## TASK TO CARRY OUT:
Copy the lines of the records below verbatim, starting at the line that contains "Aprobado, Desistido, En" and ending at the line that contains "At Pp-034, list", both included. Leave the pictures out of your copy.

## MATERIAL SHOWN:
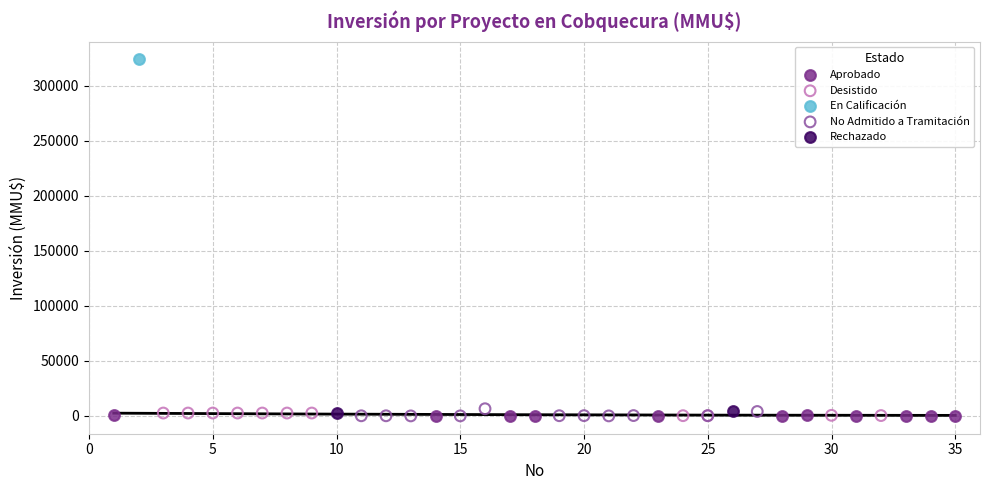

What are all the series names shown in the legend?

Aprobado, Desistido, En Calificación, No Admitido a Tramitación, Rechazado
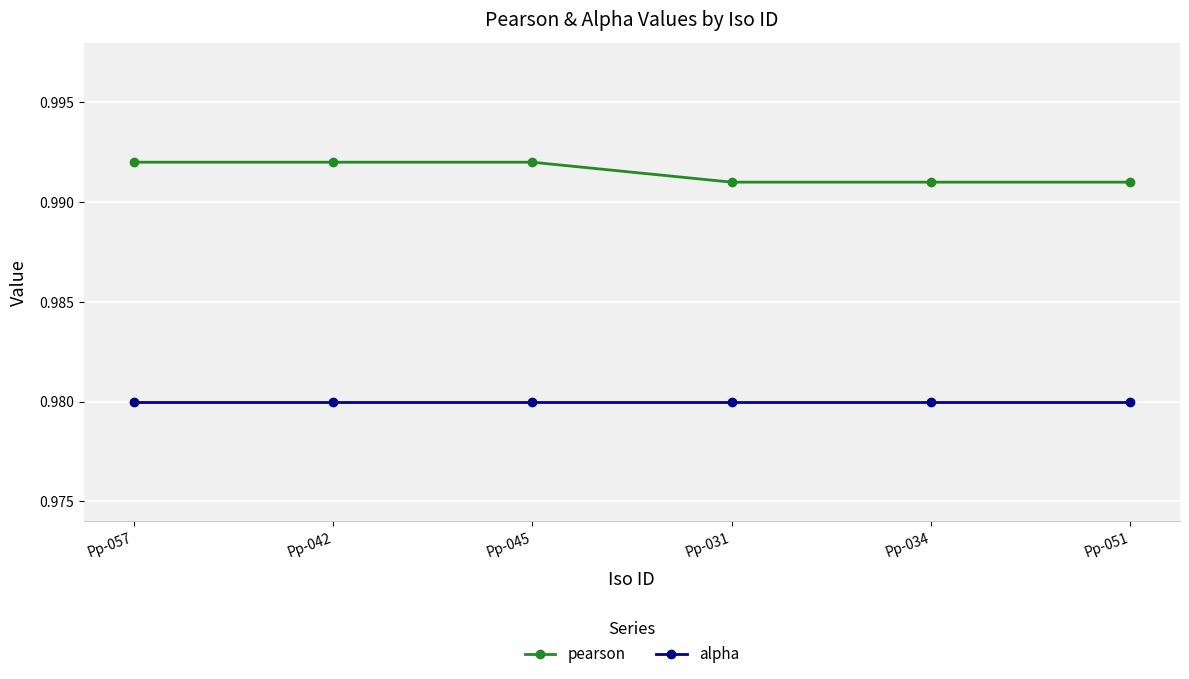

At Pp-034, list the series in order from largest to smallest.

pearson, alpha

--

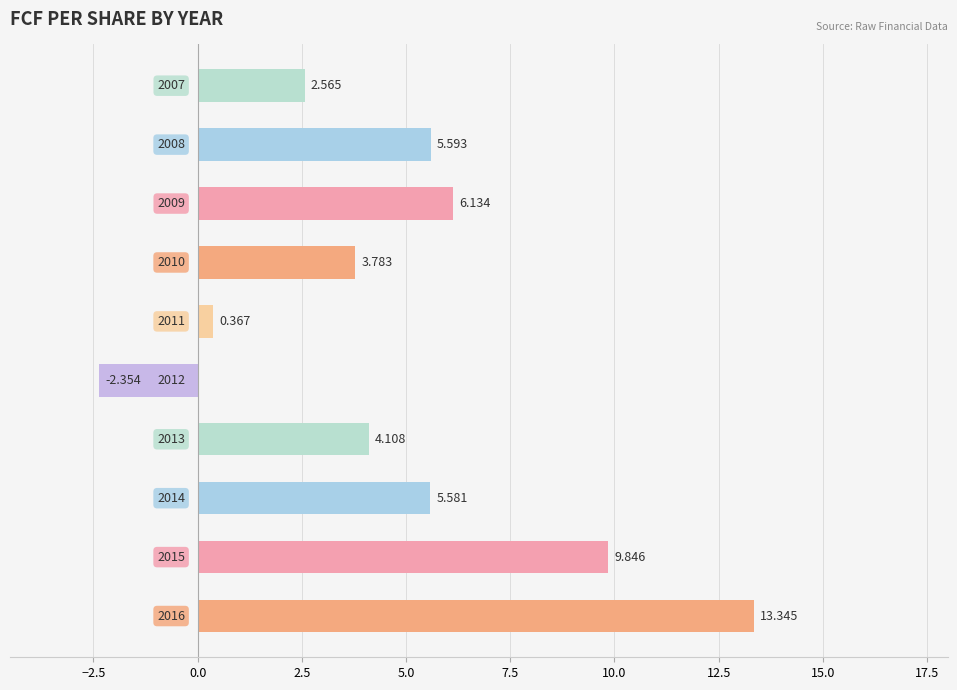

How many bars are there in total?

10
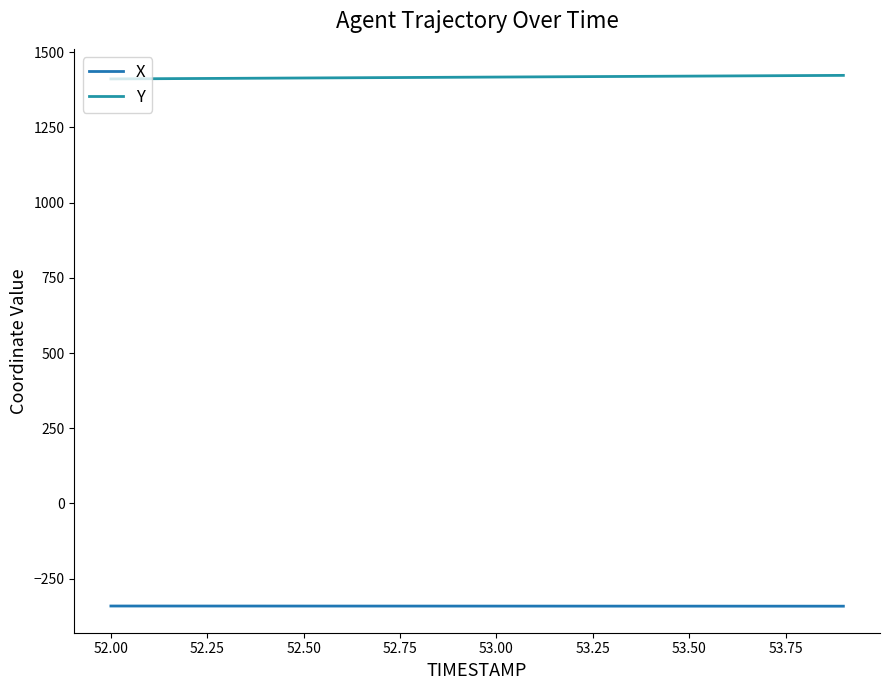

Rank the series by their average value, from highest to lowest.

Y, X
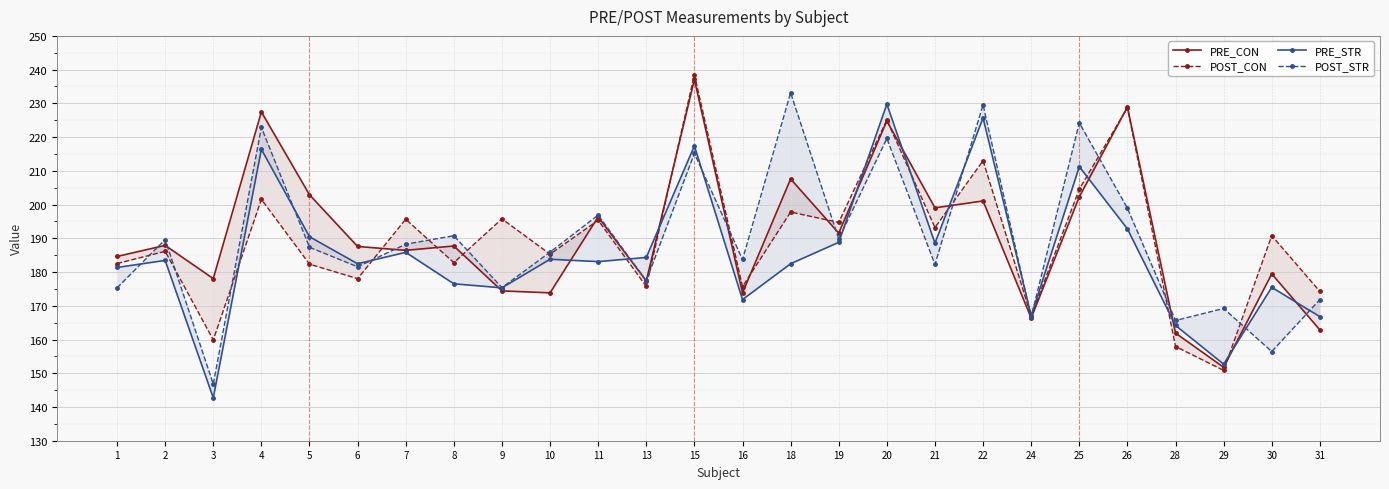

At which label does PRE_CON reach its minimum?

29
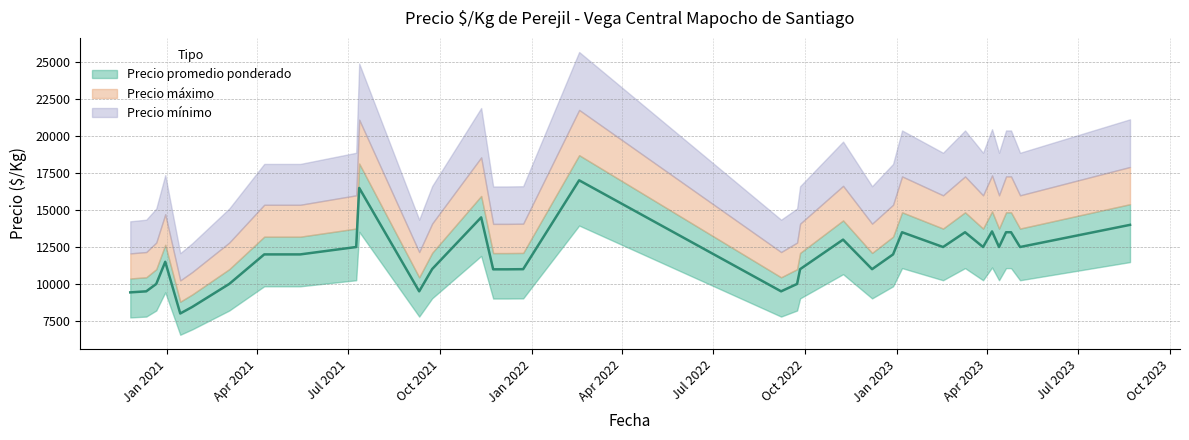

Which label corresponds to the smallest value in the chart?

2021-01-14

---

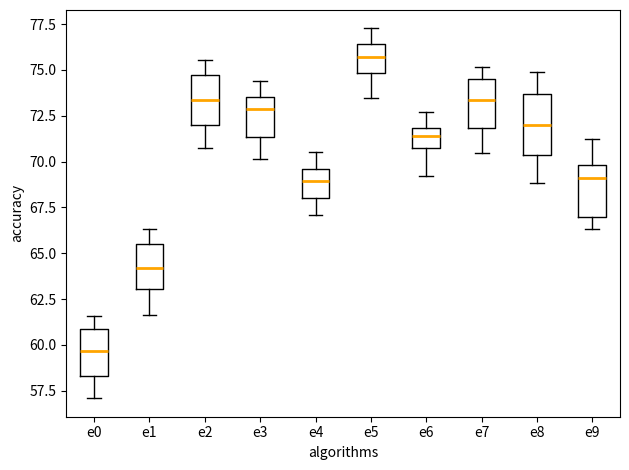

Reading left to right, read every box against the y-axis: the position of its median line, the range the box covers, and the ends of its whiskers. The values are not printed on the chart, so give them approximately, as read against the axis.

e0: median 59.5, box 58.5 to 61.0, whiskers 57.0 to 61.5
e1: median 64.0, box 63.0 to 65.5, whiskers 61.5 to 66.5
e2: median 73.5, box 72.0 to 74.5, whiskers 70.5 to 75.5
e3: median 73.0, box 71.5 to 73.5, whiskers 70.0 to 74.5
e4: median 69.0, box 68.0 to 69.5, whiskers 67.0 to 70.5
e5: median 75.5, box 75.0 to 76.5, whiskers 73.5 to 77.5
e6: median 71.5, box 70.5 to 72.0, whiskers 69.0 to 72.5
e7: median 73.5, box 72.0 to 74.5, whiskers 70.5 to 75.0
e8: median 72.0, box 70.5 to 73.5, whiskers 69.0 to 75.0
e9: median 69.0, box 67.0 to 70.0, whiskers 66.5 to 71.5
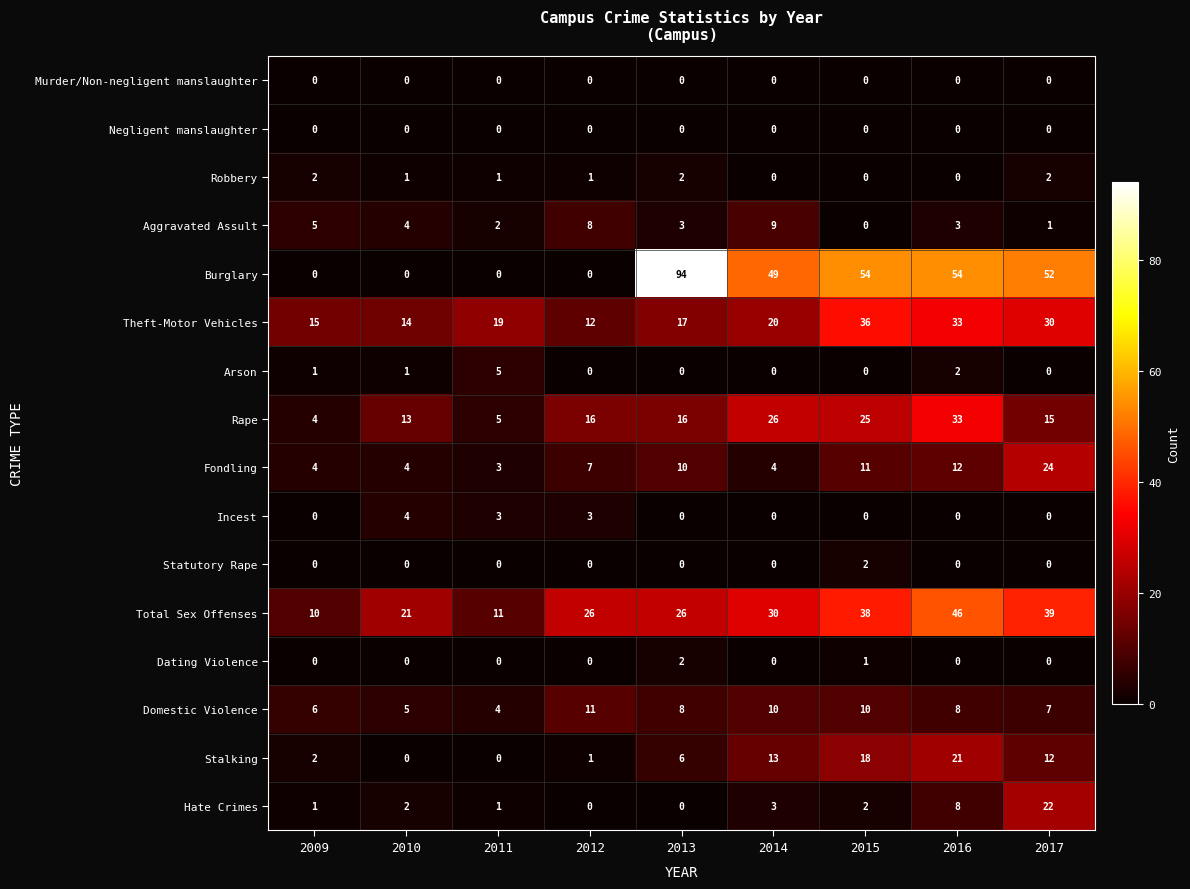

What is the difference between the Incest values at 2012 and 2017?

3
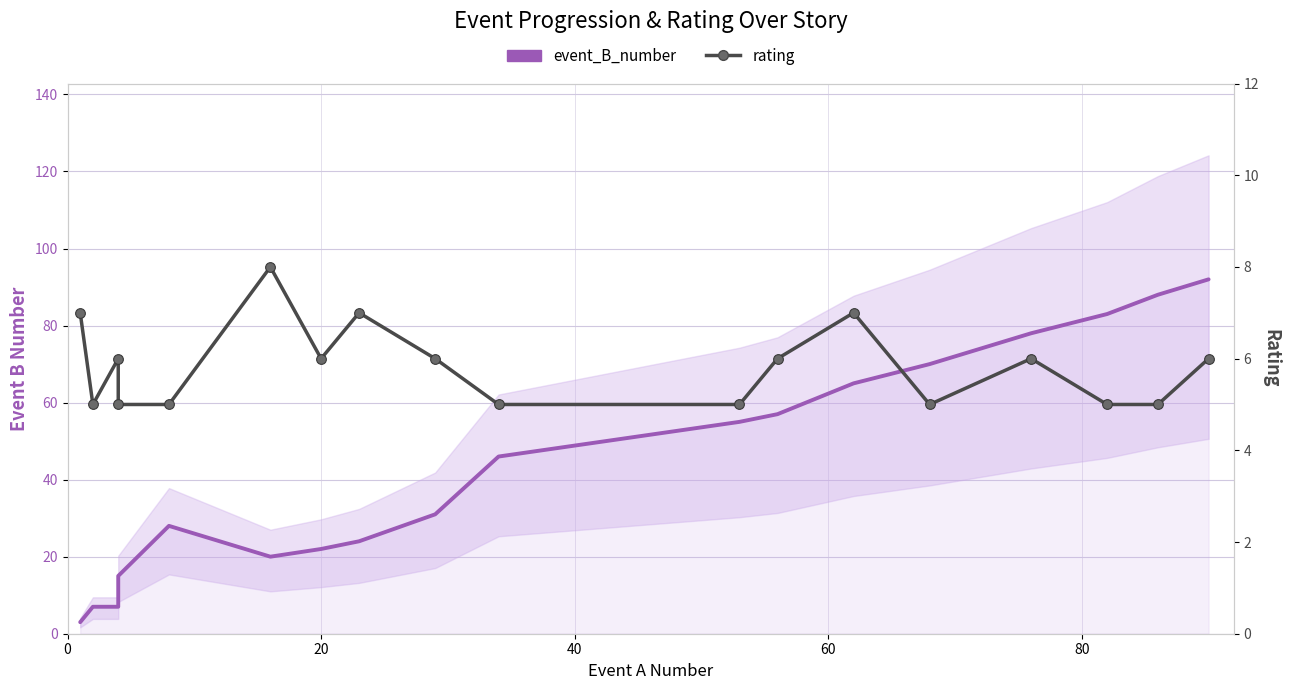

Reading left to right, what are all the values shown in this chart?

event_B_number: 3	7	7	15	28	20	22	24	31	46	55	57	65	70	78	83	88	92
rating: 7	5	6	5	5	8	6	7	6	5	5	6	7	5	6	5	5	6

## RESULT OF THIS EXERCISE:
Aprobado, Desistido, En Calificación, No Admitido a Tramitación, Rechazado

At Pp-034, list the series in order from largest to smallest.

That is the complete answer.